Compared to the meditative beast that is Saint Dominic’s Preview (1972), with its twin 10-minute-plus epics, “Listen to the Lion” and “Almost Independence Day,” or the complete return-to-Ireland masterpiece that is Veedon Fleece (1974), Street Choir feels less ambitious. However, one should never discount Van’s handling of more succinct material. The Fats Domino homages are obvious (“Domino,” “Blue Money”) and slightly under the radar (“Give Me a Kiss”) and occasionally come across as workmanlike. But considering the Belfast fireplug’s impulsive phrasings and his behind-the-beat inclinations are always just an Irish Heartbeat away from creating an alternative Ulster R&B universe, it’s worth giving him his genre exercises. Besides, pianist Alan Hand works double-time to ensure everything rolls as it should.

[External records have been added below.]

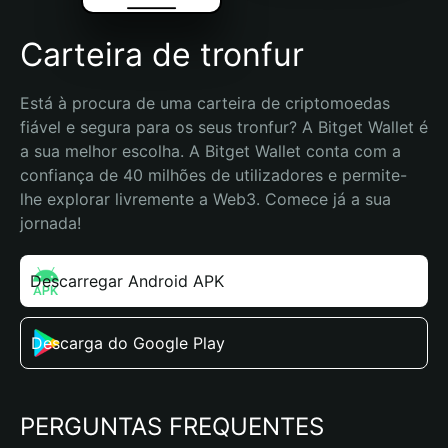
Carteira de tronfur
Está à procura de uma carteira de criptomoedas 
fiável e segura para os seus tronfur? A Bitget Wallet é 
a sua melhor escolha. A Bitget Wallet conta com a 
confiança de 40 milhões de utilizadores e permite-
lhe explorar livremente a Web3. Comece já a sua 
jornada!
Descarregar Android APK
Descarga do Google Play
PERGUNTAS FREQUENTES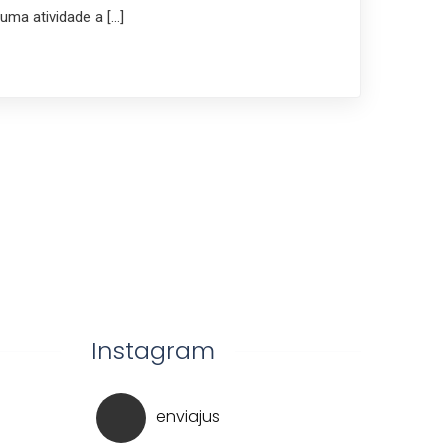
uma atividade a […]
Instagram
enviajus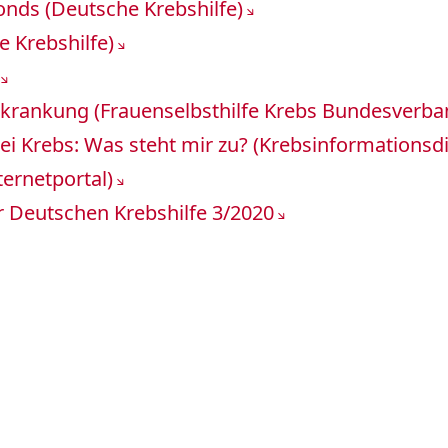
fonds (Deutsche Krebshilfe)
e Krebshilfe)
rkrankung (Frauenselbsthilfe Krebs Bundesverban
rnwegen
bei Krebs: Was steht mir zu? (Krebsinformationsd
ernetportal)
moren
r Deutschen Krebshilfe 3/2020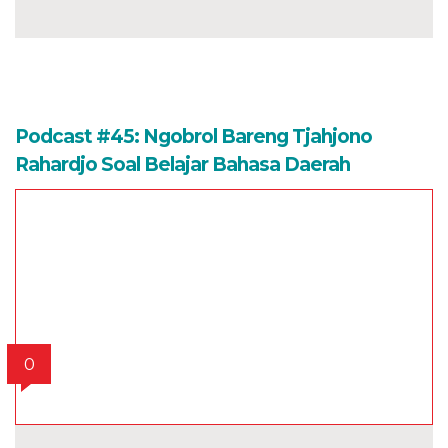
Podcast #45: Ngobrol Bareng Tjahjono
Rahardjo Soal Belajar Bahasa Daerah
0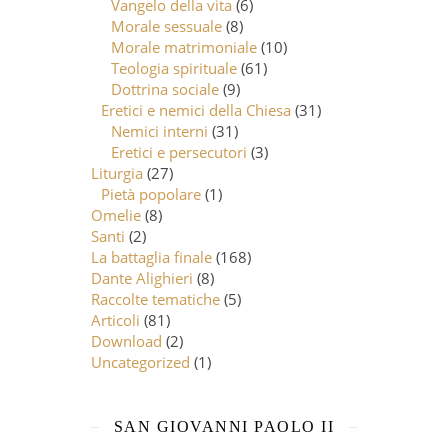
Vangelo della vita
(6)
Morale sessuale
(8)
Morale matrimoniale
(10)
Teologia spirituale
(61)
Dottrina sociale
(9)
Eretici e nemici della Chiesa
(31)
Nemici interni
(31)
Eretici e persecutori
(3)
Liturgia
(27)
Pietà popolare
(1)
Omelie
(8)
Santi
(2)
La battaglia finale
(168)
Dante Alighieri
(8)
Raccolte tematiche
(5)
Articoli
(81)
Download
(2)
Uncategorized
(1)
SAN GIOVANNI PAOLO II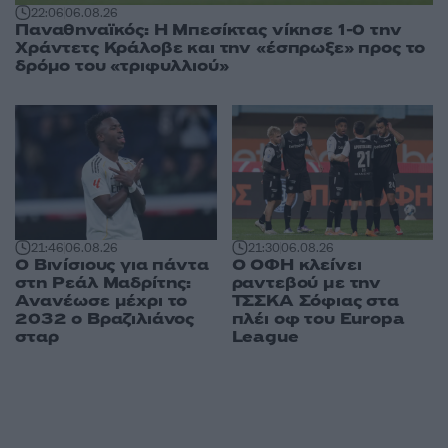
22:06
06.08.26
Παναθηναϊκός: Η Μπεσίκτας νίκησε 1-0 την
Χράντετς Κράλοβε και την «έσπρωξε» προς το
δρόμο του «τριφυλλιού»
21:46
06.08.26
21:30
06.08.26
Ο Βινίσιους για πάντα
Ο ΟΦΗ κλείνει
στη Ρεάλ Μαδρίτης:
ραντεβού με την
Ανανέωσε μέχρι το
ΤΣΣΚΑ Σόφιας στα
2032 ο Βραζιλιάνος
πλέι οφ του Europa
σταρ
League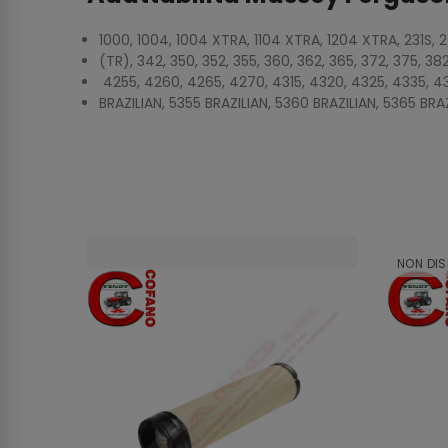
1000, 1004, 1004 XTRA, 1104 XTRA, 1204 XTRA, 231S, 2
(TR), 342, 350, 352, 355, 360, 362, 365, 372, 375, 3
4255, 4260, 4265, 4270, 4315, 4320, 4325, 4335, 4
BRAZILIAN, 5355 BRAZILIAN, 5360 BRAZILIAN, 5365 BRA
NON DIS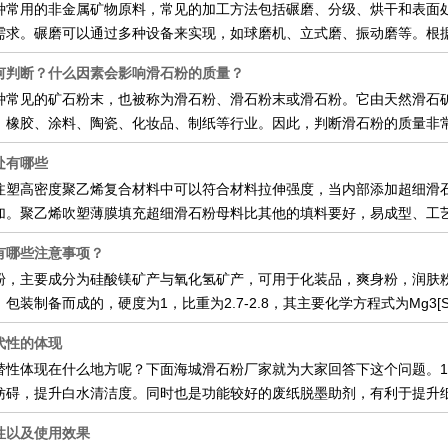
种常用的非金属矿物原料，常见的加工方法包括碾磨、分级、烘干和表面
需求。碾磨可以通过多种设备来实现，如球磨机、立式磨、振动磨等。根
何判断？什么因素会影响滑石粉的质量？
种常见的矿石粉末，也被称为滑石粉、滑石粉末或滑石粉。它由天然滑石
、橡胶、涂料、陶瓷、化妆品、制纸等行业。因此，判断滑石粉的质量非
处有哪些
注塑高密度聚乙烯复合材料中可以符合材料拉伸强度，当内部添加超细滑
加。聚乙烯吹塑薄膜填充超细滑石粉母料比其他的填料要好，易成型、工
有哪些注意事项？
粉，主要成分为硅酸镁矿产与氧化氢矿产，可用于化装品，爽身粉，润肤
装制备而成的，硬度为1，比重为2.7-2.8，其主要化学方程式为Mg3[Si4O
代性的体现
替性体现在什么地方呢？下面海城滑石粉厂家就为大家回答下这个问题。
妨碍，提升白水清洁度。同时也是功能较好的废纸脱墨助剂，有利于提升
性以及使用效果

Anyone versed in Van’s career knows he doesn’t stay in one place for long and no amount of Fats Domino love is going to contain him. Street Choir’s best moments –besides the ease of “Domino,” the Curtis Mayfield sweetness of “Gypsy Queen,” and the meditative acoustic revelry of “I’ll Be Your Lover, Too” – come from the full-band blast-off of “Call Me Up in Dreamland,” where all is pure locomotion with Van on tenor sax, “Virgo Clowns,” where loosely doubled vocals create a rare-but-effective moment of joy from the legendary crank, and the closing duo of “If I Ever Needed Someone” and “Street Choir,” where Van teases out a George Harrison sentiment to the breaking point and Keith Johnson’s organ takes the title track to the next astral plane.

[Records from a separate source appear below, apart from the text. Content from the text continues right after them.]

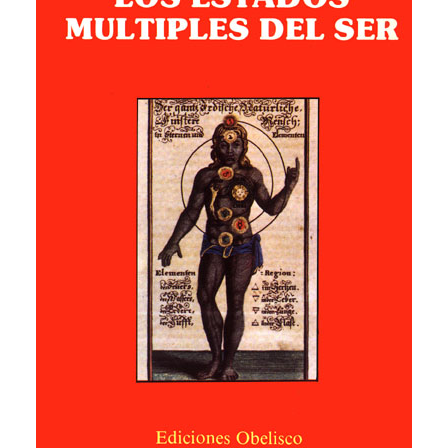
CATEGORÍAS
AUTORES DESTACADOS
GLOSARIO
CONTACTO
LOGIN / REGISTER
CART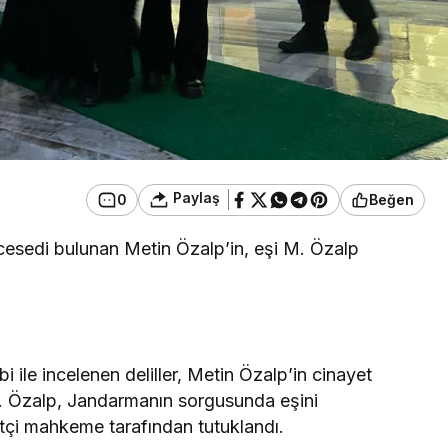
Paylaş
0
Beğen
esedi bulunan Metin Özalp’in, eşi M. Özalp
i ile incelenen deliller, Metin Özalp’in cinayet
. M. Özalp, Jandarmanın sorgusunda eşini
etçi mahkeme tarafından tutuklandı.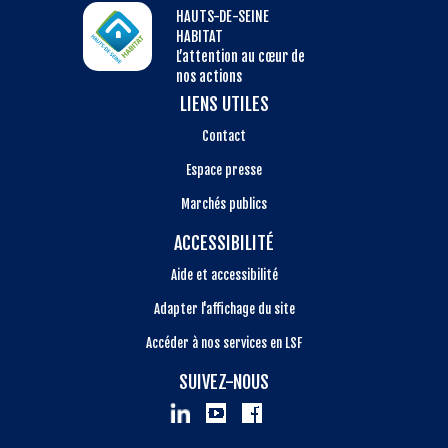
HAUTS-DE-SEINE
HABITAT
L’attention au cœur de
nos actions
LIENS UTILES
Contact
Espace presse
Marchés publics
ACCESSIBILITÉ
Aide et accessibilité
Adapter l'affichage du site
Accéder à nos services en LSF
SUIVEZ-NOUS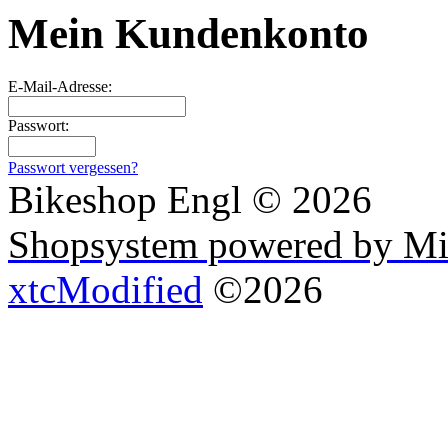
Mein Kundenkonto
E-Mail-Adresse:
Passwort:
Passwort vergessen?
Bikeshop Engl © 2026
Shopsystem powered by Mi
xtcModified
©2026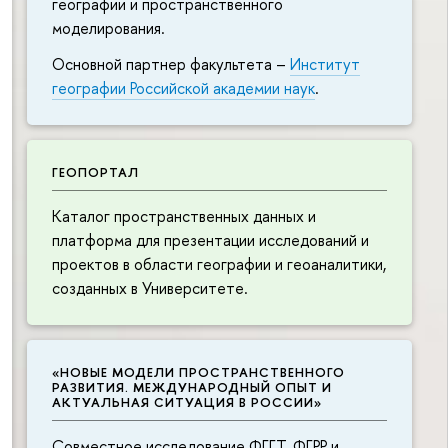
географии и пространственного
моделирования.
Основной партнер факультета –
Институт
географии Российской академии наук
.
ГЕОПОРТАЛ
Каталог пространственных данных и
платформа для презентации исследований и
проектов в области географии и геоаналитики,
созданных в Университете.
«НОВЫЕ МОДЕЛИ ПРОСТРАНСТВЕННОГО
РАЗВИТИЯ. МЕЖДУНАРОДНЫЙ ОПЫТ И
АКТУАЛЬНАЯ СИТУАЦИЯ В РОССИИ»
Совместное исследование ФГГТ, ФГРР и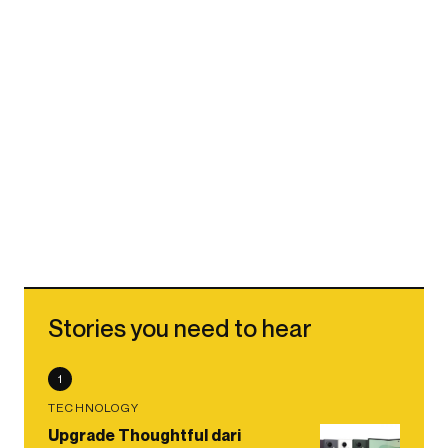
Stories you need to hear
1
TECHNOLOGY
Upgrade Thoughtful dari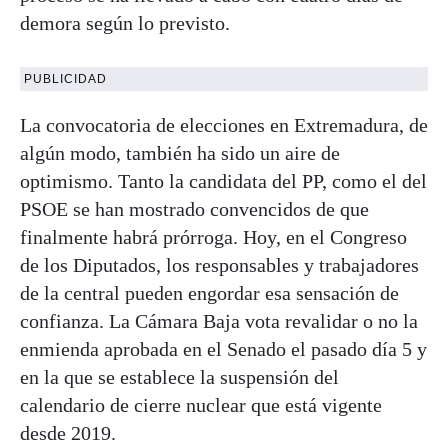
demora según lo previsto.
PUBLICIDAD
La convocatoria de elecciones en Extremadura, de
algún modo, también ha sido un aire de
optimismo. Tanto la candidata del PP, como el del
PSOE se han mostrado convencidos de que
finalmente habrá prórroga. Hoy, en el Congreso
de los Diputados, los responsables y trabajadores
de la central pueden engordar esa sensación de
confianza. La Cámara Baja vota revalidar o no la
enmienda aprobada en el Senado el pasado día 5 y
en la que se establece la suspensión del
calendario de cierre nuclear que está vigente
desde 2019.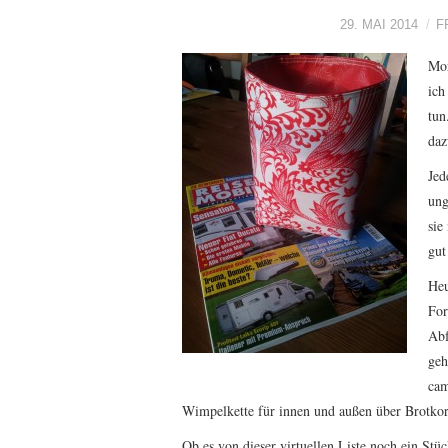
29. MAI 2014
F
Mor
ich
tun
daz
Jed
ung
sie
gut
Heu
For
Abf
geh
cam
Wimpelkette für innen und außen über Brotkor
Ob es von dieser virtuellen Liste noch ein Stüc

Essentially, it’s A-minus Van Morrison, which is still light years beyond all but ‘A’ list artists like the Stones, Kinks, Dylan, Miles Davis, John Coltrane, Ornette Coleman, Thelonious Monk, Sonics and Stooges. The original album packed 12 songs with no room for the improvisational sidetracking that makes his A-plus discs impossible to beat. At the same time, the album came just eight months after its predecessor and 11 months before its followup, Tupelo Honey. It wasn’t like Springsteen or Paul Simon who took lifetimes between releases. Despite Van’s masterful reach, he’s never treated any of his work as so precious that it had to be shined a thousand ways before final release. If something isn’t working, he moves on to something else and saves the idea for another day. Van’s genius is rarely in the writing. As a lyricist, he’s often lazy and as a songwriter he rarely ventures beyond the usual chords. Though he’s done more with two chords than most musicians do with a full arsenal. Van’s genius is in the execution.

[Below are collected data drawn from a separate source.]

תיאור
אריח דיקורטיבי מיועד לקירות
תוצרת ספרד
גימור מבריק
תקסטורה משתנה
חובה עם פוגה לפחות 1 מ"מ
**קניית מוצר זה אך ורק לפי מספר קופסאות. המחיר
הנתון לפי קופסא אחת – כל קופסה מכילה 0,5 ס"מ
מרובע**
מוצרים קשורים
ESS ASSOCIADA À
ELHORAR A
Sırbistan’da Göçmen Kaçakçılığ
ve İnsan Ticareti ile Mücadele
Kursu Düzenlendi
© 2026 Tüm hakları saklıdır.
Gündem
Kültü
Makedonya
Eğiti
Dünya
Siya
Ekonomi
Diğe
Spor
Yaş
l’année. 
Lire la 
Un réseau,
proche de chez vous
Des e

The bonus tracks – alternate takes of “Call Me Up in Dreamland,” “Give Me a Kiss” and “Gypsy Queen” and alternate ‘versions’ of “I’ve Been Working” and “I’ll Be Your Lover, Too” (distinctions between ’takes’ and ‘versions’ not apparent) – mostly offer unvarnished, simpler takes that since not chosen were not subjected to overdubs.

Regarding these bonuses, all are welcomed, though none shock the system. (Inexplicably, the seventeen-minute instrumental “Caledonia Soul Music” was eliminated from the final product.) The alternate version of “I’ve Been Working” is mildly quicker and looser with an extended sax solo in its mid-section. “I’ll Be Your Lover, Too,” the album’s most meditative and heartfelt cut, puts Van’s vocal right in your ear, without the mild studio reverb of the official track and with yet another superlative performance. “Gypsy Queen,” the first cousin to Moondance’s “Crazy Love,” begins with several false starts before aiming for – and landing in – the heavens. It’s another fine alternate take that illustrates how Van had these songs where he wanted them at this point and could at any moment out-sing just about anyone not named Stevie Wonder or Al Green.